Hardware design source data
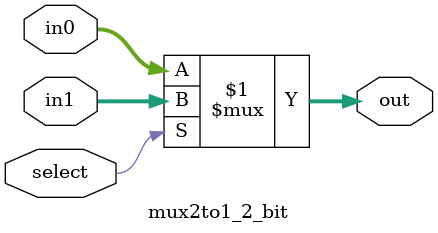
<source format=v>
module mux2to1_2_bit(select, in0, in1, out);
	input select;
	input [1:0] in0, in1;
	output [1:0] out;
	assign out = select ? in1 : in0;
endmodule
</source>
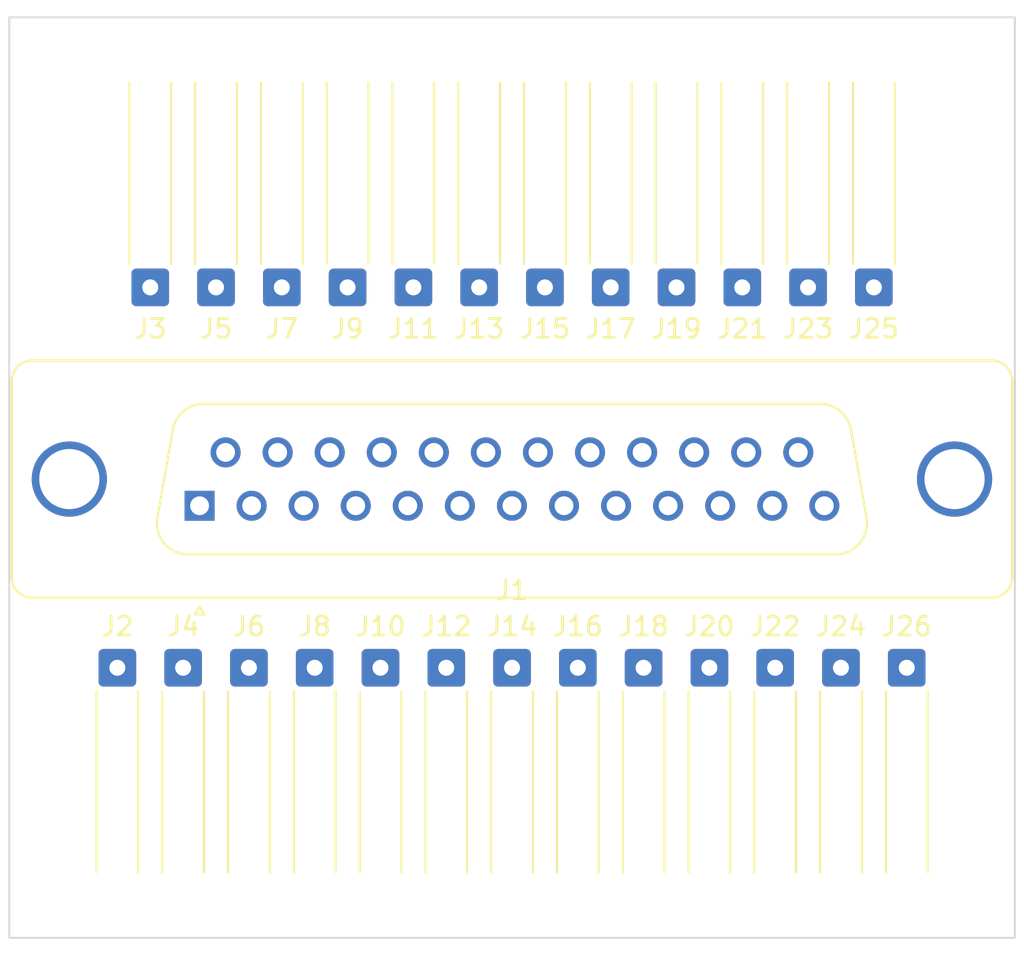
<source format=kicad_pcb>
(kicad_pcb (version 20221018) (generator pcbnew)

  (general
    (thickness 1.6)
  )

  (paper "A4")
  (layers
    (0 "F.Cu" signal)
    (31 "B.Cu" signal)
    (32 "B.Adhes" user "B.Adhesive")
    (33 "F.Adhes" user "F.Adhesive")
    (34 "B.Paste" user)
    (35 "F.Paste" user)
    (36 "B.SilkS" user "B.Silkscreen")
    (37 "F.SilkS" user "F.Silkscreen")
    (38 "B.Mask" user)
    (39 "F.Mask" user)
    (40 "Dwgs.User" user "User.Drawings")
    (41 "Cmts.User" user "User.Comments")
    (42 "Eco1.User" user "User.Eco1")
    (43 "Eco2.User" user "User.Eco2")
    (44 "Edge.Cuts" user)
    (45 "Margin" user)
    (46 "B.CrtYd" user "B.Courtyard")
    (47 "F.CrtYd" user "F.Courtyard")
    (48 "B.Fab" user)
    (49 "F.Fab" user)
    (50 "User.1" user)
    (51 "User.2" user)
    (52 "User.3" user)
    (53 "User.4" user)
    (54 "User.5" user)
    (55 "User.6" user)
    (56 "User.7" user)
    (57 "User.8" user)
    (58 "User.9" user)
  )

  (setup
    (pad_to_mask_clearance 0)
    (pcbplotparams
      (layerselection 0x00010fc_ffffffff)
      (plot_on_all_layers_selection 0x0000000_00000000)
      (disableapertmacros false)
      (usegerberextensions false)
      (usegerberattributes true)
      (usegerberadvancedattributes true)
      (creategerberjobfile true)
      (dashed_line_dash_ratio 12.000000)
      (dashed_line_gap_ratio 3.000000)
      (svgprecision 4)
      (plotframeref false)
      (viasonmask false)
      (mode 1)
      (useauxorigin false)
      (hpglpennumber 1)
      (hpglpenspeed 20)
      (hpglpendiameter 15.000000)
      (dxfpolygonmode true)
      (dxfimperialunits true)
      (dxfusepcbnewfont true)
      (psnegative false)
      (psa4output false)
      (plotreference true)
      (plotvalue true)
      (plotinvisibletext false)
      (sketchpadsonfab false)
      (subtractmaskfromsilk false)
      (outputformat 1)
      (mirror false)
      (drillshape 1)
      (scaleselection 1)
      (outputdirectory "")
    )
  )

  (net 0 "")
  (net 1 "unconnected-(J1-PAD-Pad0)")
  (net 2 "Net-(J2-Pin_1)")
  (net 3 "Net-(J4-Pin_1)")
  (net 4 "Net-(J6-Pin_1)")
  (net 5 "Net-(J8-Pin_1)")
  (net 6 "Net-(J10-Pin_1)")
  (net 7 "Net-(J12-Pin_1)")
  (net 8 "Net-(J14-Pin_1)")
  (net 9 "Net-(J16-Pin_1)")
  (net 10 "Net-(J18-Pin_1)")
  (net 11 "Net-(J20-Pin_1)")
  (net 12 "Net-(J22-Pin_1)")
  (net 13 "Net-(J24-Pin_1)")
  (net 14 "Net-(J26-Pin_1)")
  (net 15 "Net-(J1-P14)")
  (net 16 "Net-(J1-P15)")
  (net 17 "Net-(J1-P16)")
  (net 18 "Net-(J1-P17)")
  (net 19 "Net-(J1-P18)")
  (net 20 "Net-(J1-P19)")
  (net 21 "Net-(J1-P20)")
  (net 22 "Net-(J1-P21)")
  (net 23 "Net-(J1-P22)")
  (net 24 "Net-(J1-P23)")
  (net 25 "Net-(J1-P24)")
  (net 26 "Net-(J1-P25)")

  (footprint "Connector_Wire:SolderWire-0.25sqmm_1x01_D0.65mm_OD2mm_Relief" (layer "F.Cu") (at 146.25 61.125 180))

  (footprint "Connector_Wire:SolderWire-0.25sqmm_1x01_D0.65mm_OD2mm_Relief" (layer "F.Cu") (at 135.75 61.125 180))

  (footprint "Connector_Wire:SolderWire-0.25sqmm_1x01_D0.65mm_OD2mm_Relief" (layer "F.Cu") (at 167.25 61.125 180))

  (footprint "Connector_Wire:SolderWire-0.25sqmm_1x01_D0.65mm_OD2mm_Relief" (layer "F.Cu") (at 142.75 61.125 180))

  (footprint "Connector_Wire:SolderWire-0.25sqmm_1x01_D0.65mm_OD2mm_Relief" (layer "F.Cu") (at 160.25 61.125 180))

  (footprint "Connector_Wire:SolderWire-0.25sqmm_1x01_D0.65mm_OD2mm_Relief" (layer "F.Cu") (at 162 81.375))

  (footprint "Connector_Wire:SolderWire-0.25sqmm_1x01_D0.65mm_OD2mm_Relief" (layer "F.Cu") (at 165.5 81.375))

  (footprint "Connector_Wire:SolderWire-0.25sqmm_1x01_D0.65mm_OD2mm_Relief" (layer "F.Cu") (at 169 81.375))

  (footprint "Connector_Wire:SolderWire-0.25sqmm_1x01_D0.65mm_OD2mm_Relief" (layer "F.Cu") (at 172.5 81.375))

  (footprint "Connector_Wire:SolderWire-0.25sqmm_1x01_D0.65mm_OD2mm_Relief" (layer "F.Cu") (at 134 81.375))

  (footprint "Connector_Wire:SolderWire-0.25sqmm_1x01_D0.65mm_OD2mm_Relief" (layer "F.Cu") (at 149.75 61.125 180))

  (footprint "Connector_Wire:SolderWire-0.25sqmm_1x01_D0.65mm_OD2mm_Relief" (layer "F.Cu") (at 156.75 61.125 180))

  (footprint "Connector_Wire:SolderWire-0.25sqmm_1x01_D0.65mm_OD2mm_Relief" (layer "F.Cu") (at 141 81.375))

  (footprint "Connector_Wire:SolderWire-0.25sqmm_1x01_D0.65mm_OD2mm_Relief" (layer "F.Cu") (at 139.25 61.125 180))

  (footprint "Connector_Wire:SolderWire-0.25sqmm_1x01_D0.65mm_OD2mm_Relief" (layer "F.Cu") (at 153.25 61.125 180))

  (footprint "Connector_Wire:SolderWire-0.25sqmm_1x01_D0.65mm_OD2mm_Relief" (layer "F.Cu") (at 163.75 61.125 180))

  (footprint "Connector_Wire:SolderWire-0.25sqmm_1x01_D0.65mm_OD2mm_Relief" (layer "F.Cu") (at 144.5 81.375))

  (footprint "Connector_Wire:SolderWire-0.25sqmm_1x01_D0.65mm_OD2mm_Relief" (layer "F.Cu") (at 158.5 81.375))

  (footprint "Connector_Wire:SolderWire-0.25sqmm_1x01_D0.65mm_OD2mm_Relief" (layer "F.Cu") (at 148 81.375))

  (footprint "Connector_Wire:SolderWire-0.25sqmm_1x01_D0.65mm_OD2mm_Relief" (layer "F.Cu") (at 155 81.375))

  (footprint "Connector_Wire:SolderWire-0.25sqmm_1x01_D0.65mm_OD2mm_Relief" (layer "F.Cu") (at 170.75 61.125 180))

  (footprint "Connector_Wire:SolderWire-0.25sqmm_1x01_D0.65mm_OD2mm_Relief" (layer "F.Cu") (at 176 81.375))

  (footprint "Connector_Wire:SolderWire-0.25sqmm_1x01_D0.65mm_OD2mm_Relief" (layer "F.Cu") (at 174.25 61.125 180))

  (footprint "Connector_Wire:SolderWire-0.25sqmm_1x01_D0.65mm_OD2mm_Relief" (layer "F.Cu") (at 151.5 81.375))

  (footprint "Connector_Dsub:DSUB-25_Female_Vertical_P2.77x2.84mm_MountingHoles" (layer "F.Cu") (at 138.375 72.75 180))

  (footprint "Connector_Wire:SolderWire-0.25sqmm_1x01_D0.65mm_OD2mm_Relief" (layer "F.Cu") (at 137.5 81.375))

  (gr_rect (start 128.25 46.75) (end 181.75 95.75)
    (stroke (width 0.1) (type default)) (fill none) (layer "Edge.Cuts") (tstamp c4af5868-30d9-4356-880d-b3d805806178))

  (group "" (id 8721084b-be9f-4ef3-b792-b10cca3b63eb)
    (members
      3f89483a-8dc1-4466-98a0-616420cf470f
      47ab0a40-30b2-436a-b61b-ca0474dc978a
      55acf75f-4c96-42b2-ac17-d922b0b2ee77
      62687396-36c1-4fe9-8680-91f8863a4016
      74e228b7-b4bb-4b25-835e-43ea6ad0dcb7
      8b594bd5-86bd-48e6-87ac-79fe1fc2d9bc
      99116b27-d7c1-4dc8-853d-b2dcf20c4144
      9c274564-27b4-4ede-adc0-576f05838657
      b01bbf8c-89fd-4cc8-9719-b90950fbfffb
      b7ce714f-e8ba-462e-99ee-0bdafc1c2aed
      c907b26d-7fed-42ff-a67e-1bddcf9364f1
      dab32338-9e07-46b5-9303-8c098a5b2085
      e4326c6b-b4dc-44e0-9198-1c1314f1bf91
    )
  )
  (group "" (id e2d5de45-d692-4e0a-bcc2-85ea6382abba)
    (members
      0984f2a7-6013-4bb1-b3d1-ce701e3f8a6e
      116b323d-617f-4f2e-b9ee-b1ab807c2de9
      1ed90da1-4046-4ff3-b2c8-d07f01cc2d67
      3342b5b0-fa3e-4456-b496-688a56f019d0
      34d760e9-bfc6-415f-9f2b-4ab35b339da8
      8340a115-7c9b-4952-824b-73ff61bc051a
      871faefd-7d72-4f81-9455-a1d71121b59a
      93b87300-c77d-4e01-baa7-5454321439ff
      967555b4-f38f-4408-848f-474da8638bab
      98e74bee-6d67-46d3-b276-191e261d0bc1
      c3e00aaf-0bff-4af5-a2de-85b8b609fed0
      da220a03-dec0-452d-aabc-7bbec7689108
    )
  )
)

</source>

__DIRECTIONS FOR THIS TASK__.
Please reproduce the lines from the line with "(at 148 81.375))" to the line with "170.75 61.125 180))", both ends included, exactly as they appear above.

__ANSWER SECTION__.
  (footprint "Connector_Wire:SolderWire-0.25sqmm_1x01_D0.65mm_OD2mm_Relief" (layer "F.Cu") (at 148 81.375))

  (footprint "Connector_Wire:SolderWire-0.25sqmm_1x01_D0.65mm_OD2mm_Relief" (layer "F.Cu") (at 155 81.375))

  (footprint "Connector_Wire:SolderWire-0.25sqmm_1x01_D0.65mm_OD2mm_Relief" (layer "F.Cu") (at 170.75 61.125 180))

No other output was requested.